Question 2 — Compare the roles of IgE and IgG in the immune system, with reference to one condition involving each antibody class. (4 marks)

Question 3 — A new drug stabilises mast cells, preventing degranulation. Predict the drug's effectiveness for: (a) hayfever; (b) anaphylaxis first-aid; (c) multiple sclerosis. Justify each prediction. (6 marks)

MC Answers: 1-B   2-A   3-D   4-C   5-B

SA 1 Model Answer (3 marks):

  • Self-tolerance is the mechanism by which the immune system avoids attacking its own cells, achieved through clonal deletion of self-reactive T cells in the thymus. (1)
  • In autoimmune disease, this tolerance breaks down — immune cells or antibodies attack host tissue rather than pathogens. The immune system is still functional and active; it is misdirected, not deficient. (1)
  • Immune deficiency involves an inability to mount an adequate immune response (e.g. HIV/AIDS). Autoimmune disease involves an excess or misdirected response, causing tissue damage; hence it is classified as a non-infectious disease of immune dysregulation. (1)
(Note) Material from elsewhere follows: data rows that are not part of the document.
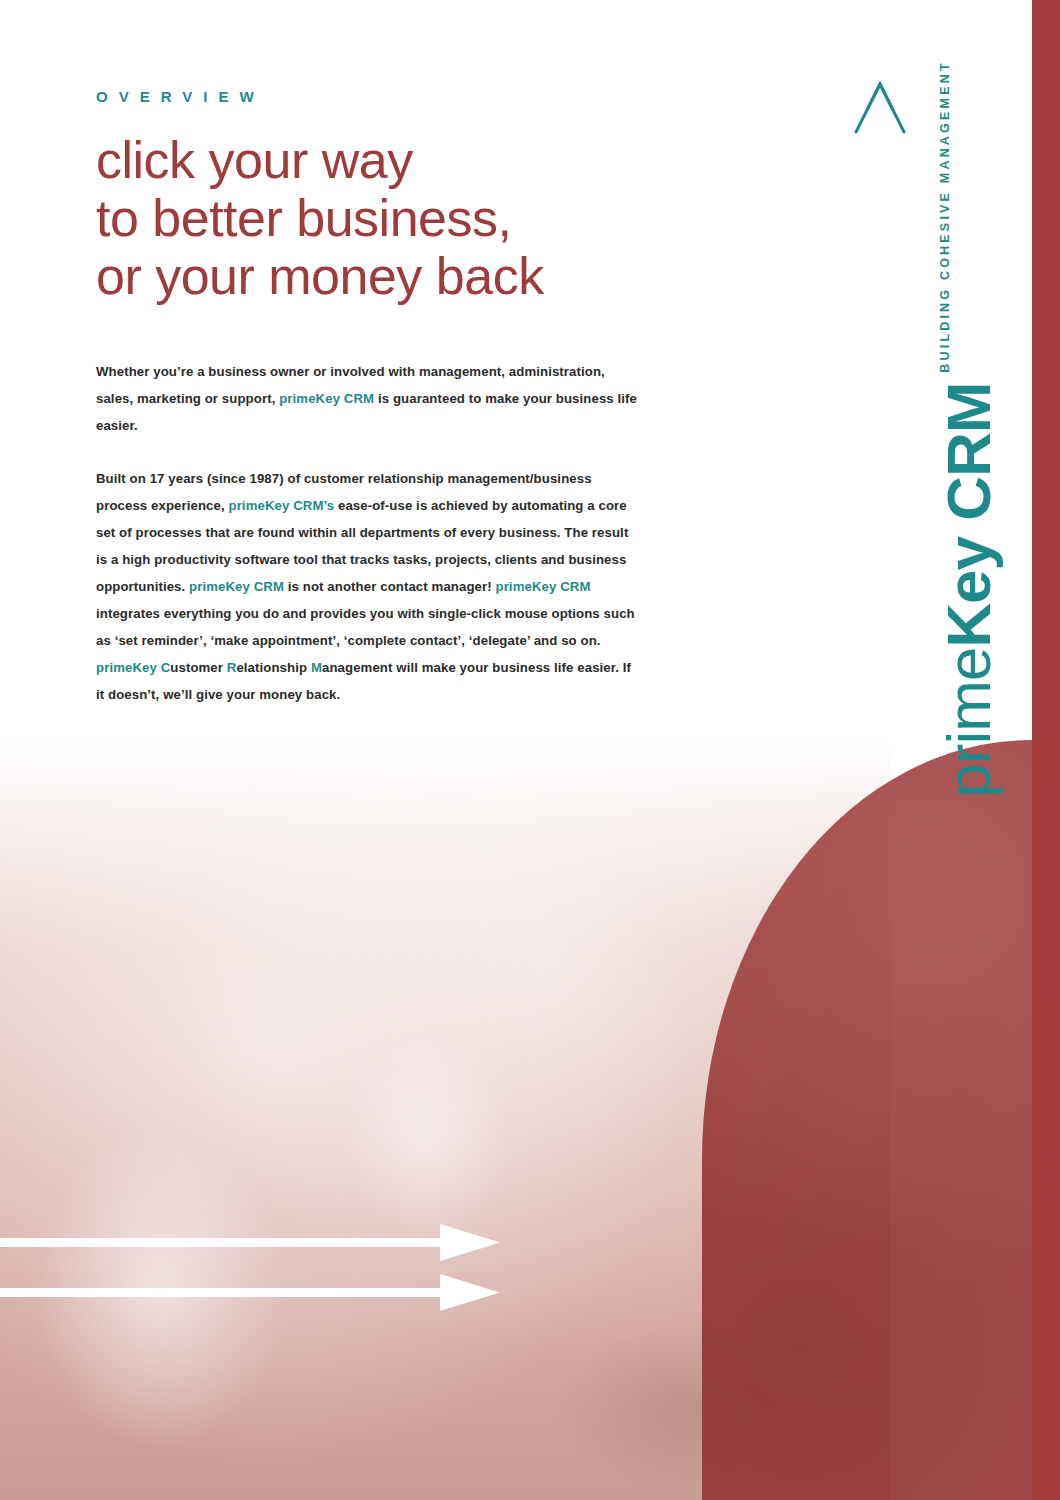prime Key CRM
BUILDING COHESIVE MANAGEMENT
Overview
click your way
to better business,
or your money back
Whether you’re a business owner or involved with management, administration, sales, marketing or support, primeKey CRM is guaranteed to make your business life easier.
Built on 17 years (since 1987) of customer relationship management/business process experience, primeKey CRM’s ease-of-use is achieved by automating a core set of processes that are found within all departments of every business. The result is a high productivity software tool that tracks tasks, projects, clients and business opportunities. primeKey CRM is not another contact manager! primeKey CRM integrates everything you do and provides you with single-click mouse options such as ‘set reminder’, ‘make appointment’, ‘complete contact’, ‘delegate’ and so on. primeKey Customer Relationship Management will make your business life easier. If it doesn’t, we’ll give your money back.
SA 2 Model Answer (4 marks):

  • IgG is the most abundant serum antibody; it mediates long-term protective immunity against pathogens, crosses the placenta, and activates complement. Example: IgG antibodies in rheumatoid arthritis form immune complexes that deposit in joint synovial membranes. (2)
  • IgE is produced in very small amounts normally; it binds to mast cell and basophil surface receptors, sensitising cells to allergens. On re-exposure, IgE cross-linking triggers rapid degranulation. Example: IgE against pollen mediates allergic rhinitis. (2)

SA 3 Model Answer (6 marks):

  • (a) Hayfever — highly effective. Hayfever is a Type I hypersensitivity reaction mediated by mast cell degranulation in nasal mucosa. Preventing degranulation would stop histamine release and eliminate symptoms. (2)
  • (b) Anaphylaxis first-aid — ineffective if given after exposure, as mast cell degranulation has already occurred. If given prophylactically before a known exposure it could prevent the reaction, but adrenaline remains essential for treating an established anaphylactic response. (2)
  • (c) Multiple sclerosis — ineffective. MS is an autoimmune disease mediated by cytotoxic T cells attacking myelin; mast cells are not the key effectors. The drug's mechanism is irrelevant to MS pathology. (2)
Revisit Your Thinking

Look back at what you wrote at the start of this lesson. How has your thinking changed? What new connections can you make?